Excerpt to read:
────────────────
# Takashi Amano's BIG Planted Tank



## Y2KGT

Hi,
Just wanted to share with you a couple of pictures of Takashi Amano's (according to Tropical Fish Hobbyist magazine) BIG planted tank.
The first picture I found a while ago and the second is the cover of this months Tropical Fish Hobbyist magazine.
--
Paul


----------



## Darkblade48

Quite old, but still stunning none the less.


----------



## Ciddian

Wow... I had yet to see the newer photo of that tank.. Amazing..


----------



## camboy012406

I just wonder how he trims the plants


----------



## ameekplec.

camboy012406 said:


> I just wonder how he trims the plants


A paid team of planted tank nerds


----------



## solarz

I want a tank that size!


----------



## Beijing08

his sump is 3 times the volume of my bathtub


----------



## TLe041

The tank looks much better in the first pic than in the second one. Plants look way too overgrown in the second pic.


----------



## killer007

hahahaha
maybe he swim to cut his plants....


----------



## brapbrapboom

killer007 said:


> hahahaha
> maybe he swim to cut his plants....


Could be.


----------



## PanzerFodder

He is keeping Altums in it ATM, by the look of this video.


----------



## TBemba

PanzerFodder said:


> He is keeping Altums in it ATM, by the look of this video.


That video has to be at least 4 years old 

But they are very nice


----------



## AquaNekoMobile

Probably has SCUBA gear for the trimmings


----------



## aaronc

AquaNekoMobile said:


> Probably has SCUBA gear for the trimmings


is it ADA brand?


----------
────────────────
(Data entries)

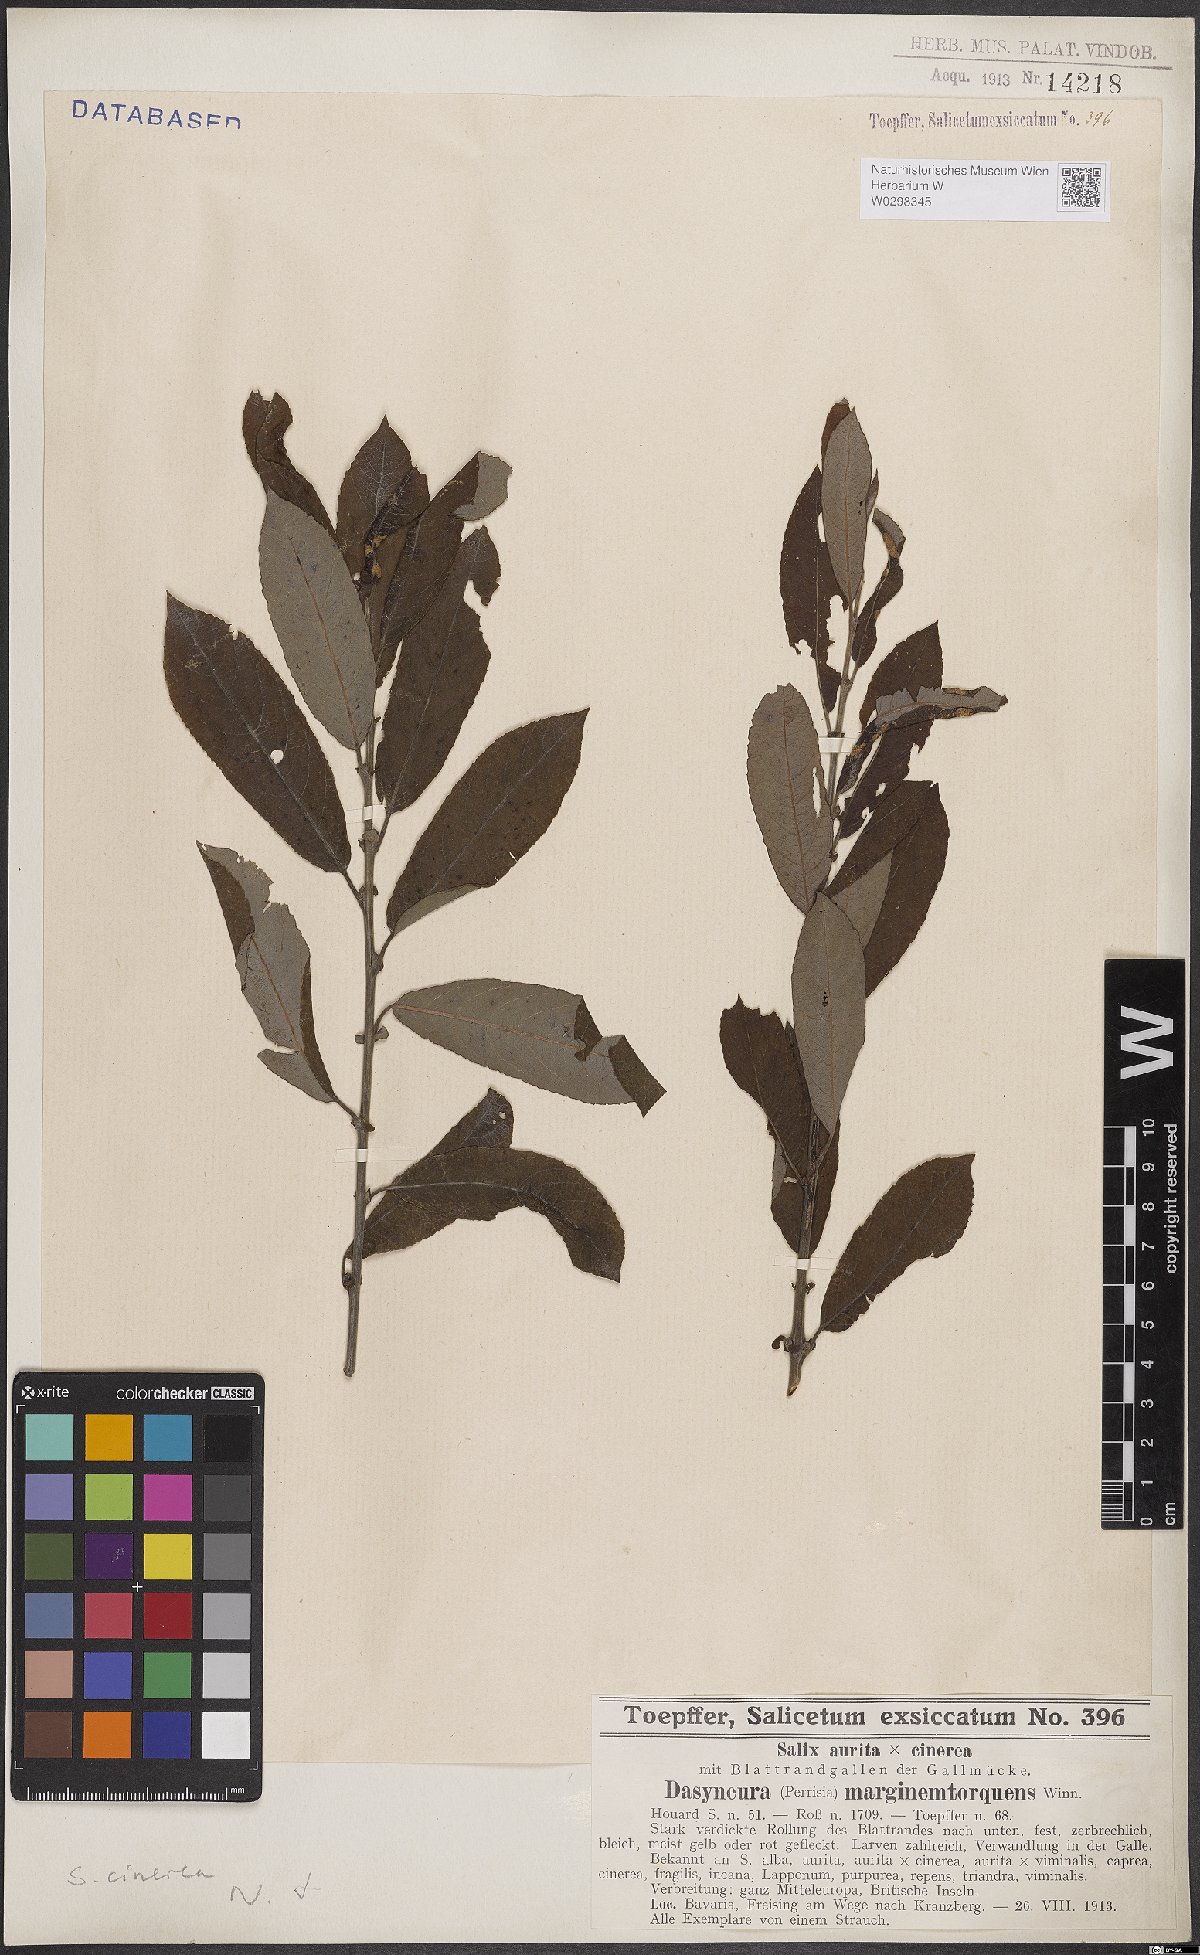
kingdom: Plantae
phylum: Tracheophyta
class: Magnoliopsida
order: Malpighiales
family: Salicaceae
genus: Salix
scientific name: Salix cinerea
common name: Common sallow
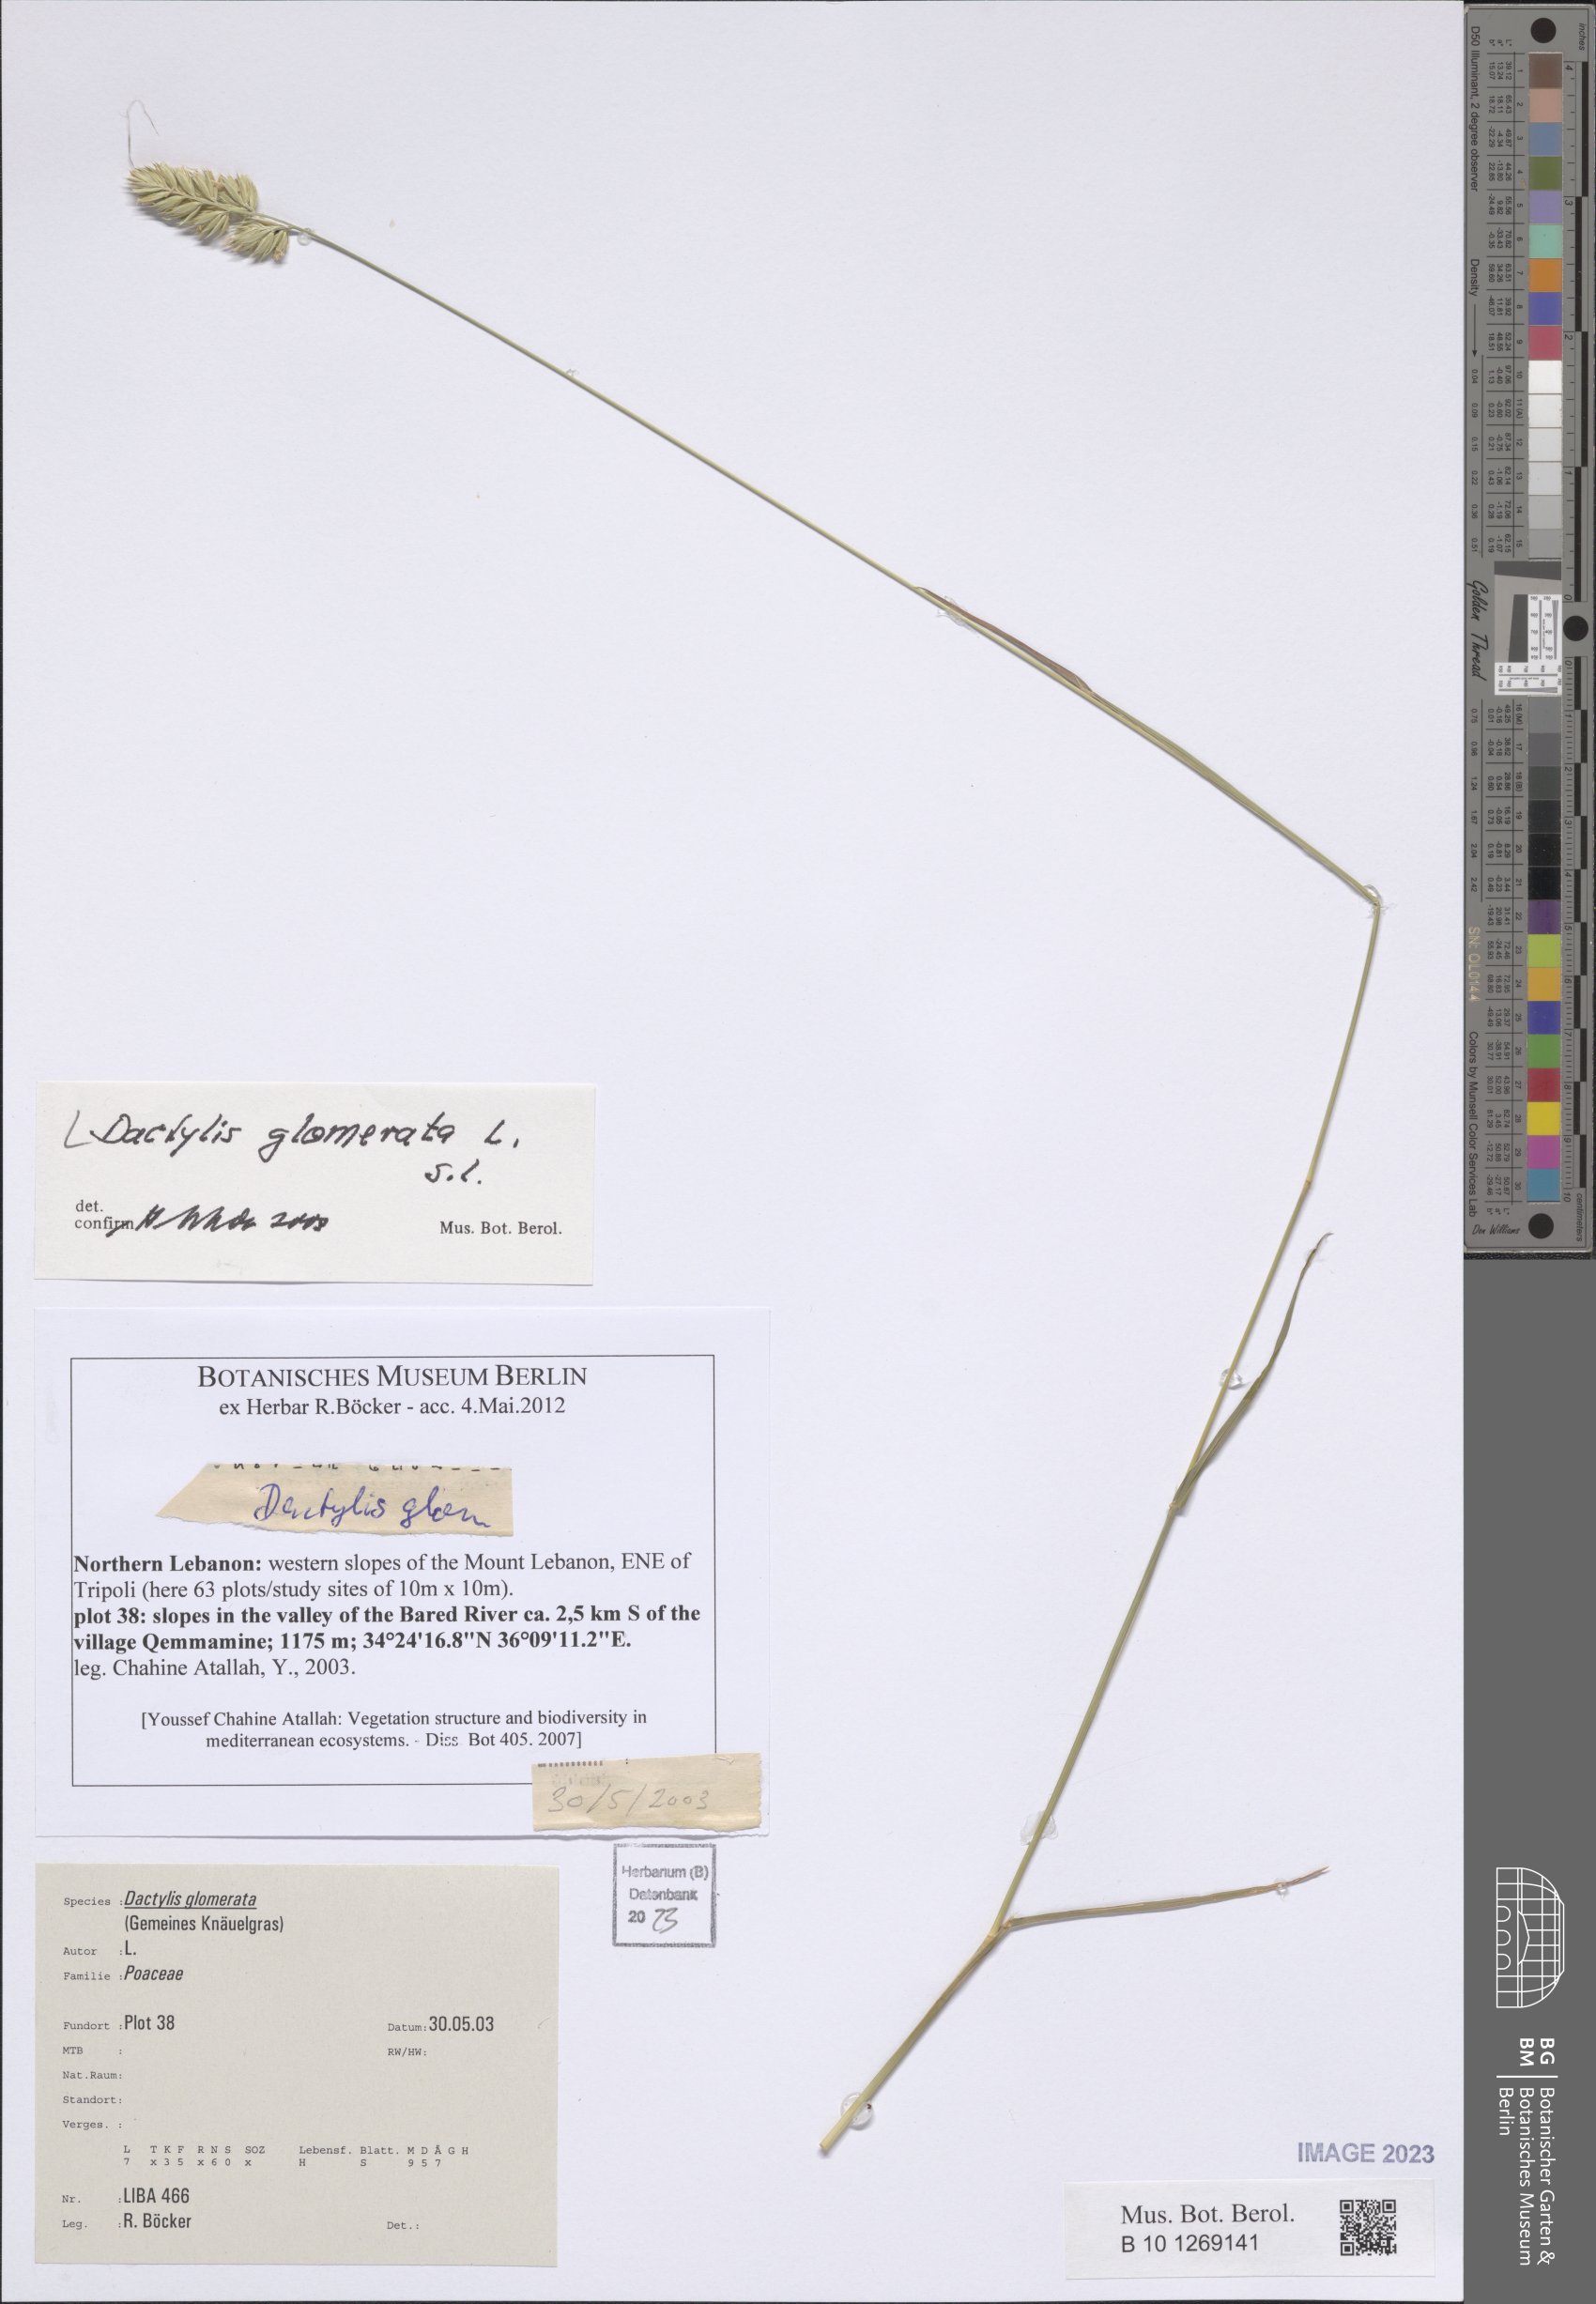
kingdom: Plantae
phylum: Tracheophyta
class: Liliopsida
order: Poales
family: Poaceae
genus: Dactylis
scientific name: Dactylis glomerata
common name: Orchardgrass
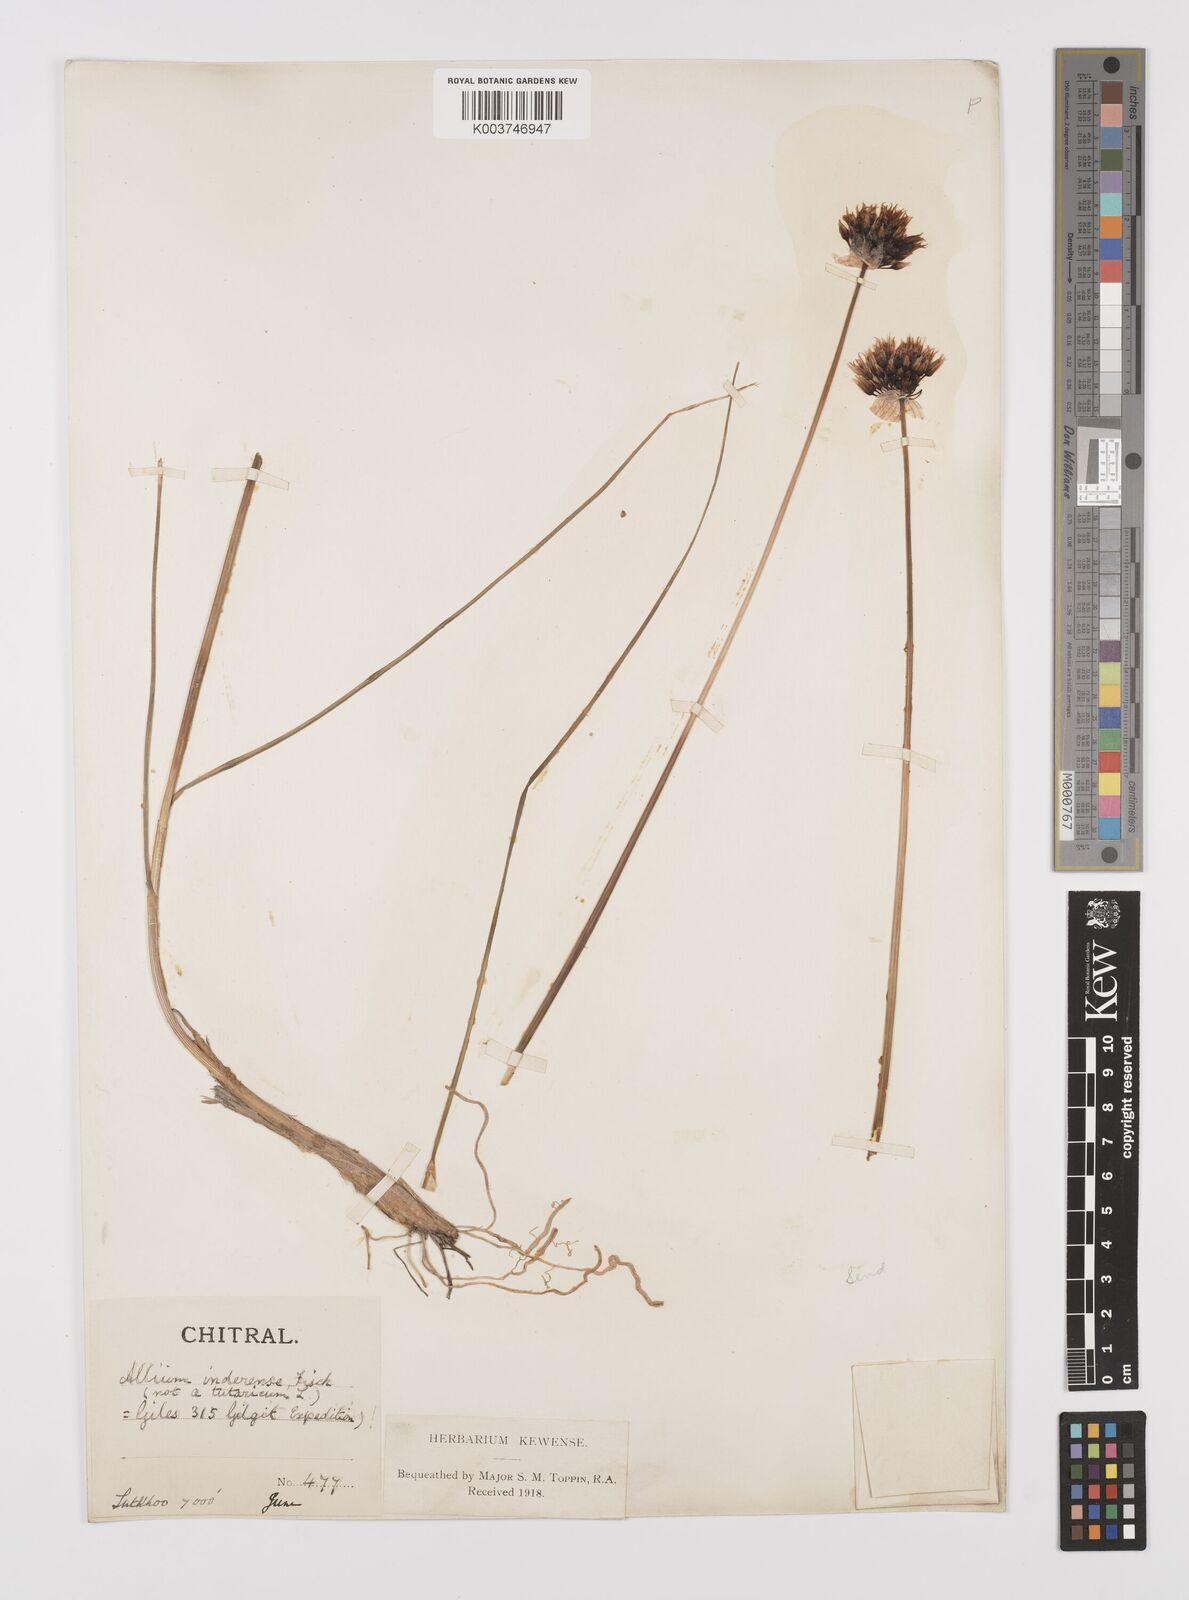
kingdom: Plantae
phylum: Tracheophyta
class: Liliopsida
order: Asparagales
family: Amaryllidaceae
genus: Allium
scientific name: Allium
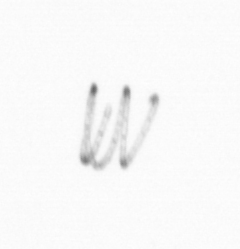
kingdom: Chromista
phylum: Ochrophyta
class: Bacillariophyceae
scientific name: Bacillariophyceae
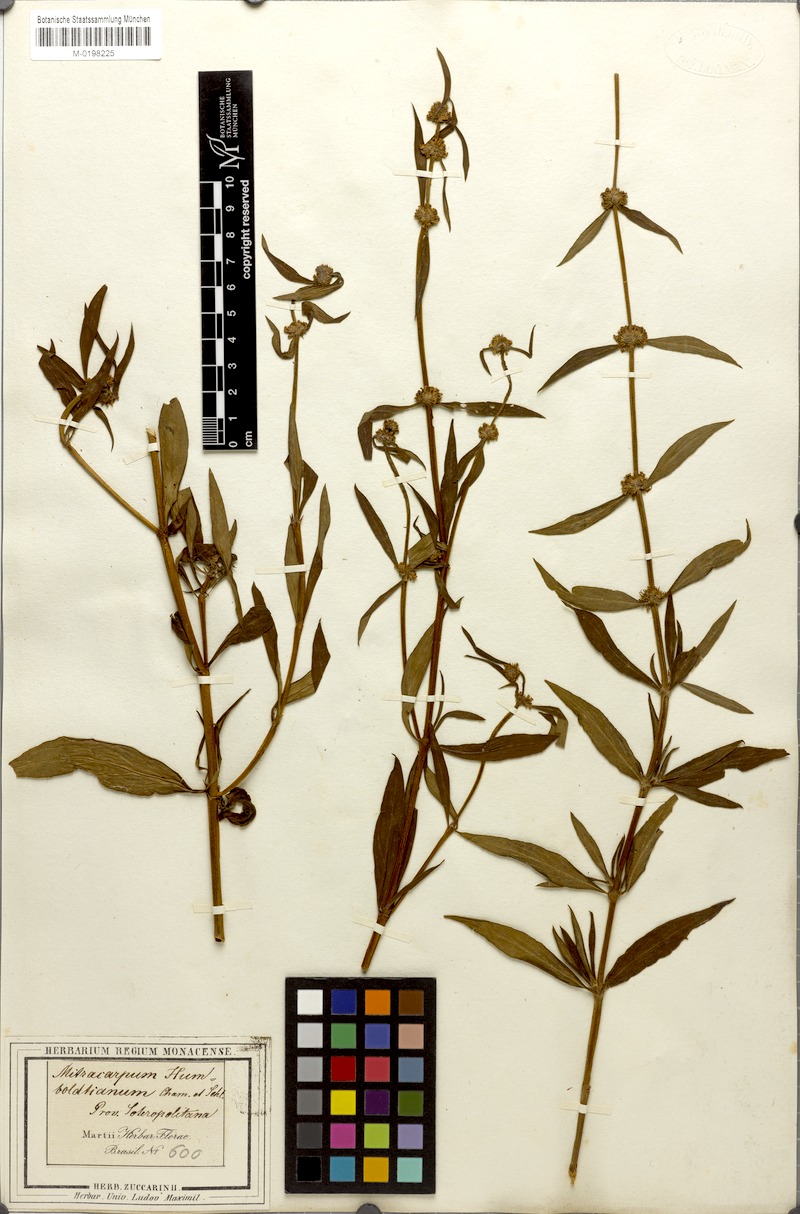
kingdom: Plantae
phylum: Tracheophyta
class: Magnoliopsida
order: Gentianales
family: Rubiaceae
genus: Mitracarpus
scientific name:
────────────────
Written problem 1: In the forum thread about Takashi Amano's planted tank, which members quote another member's post in their reply? List them all.
Written problem 2: In the forum thread about Takashi Amano's planted tank, which magazine has the second picture on its cover?

Right answer 1: ameekplec., brapbrapboom, TBemba, aaronc

Right answer 2: Tropical Fish Hobbyist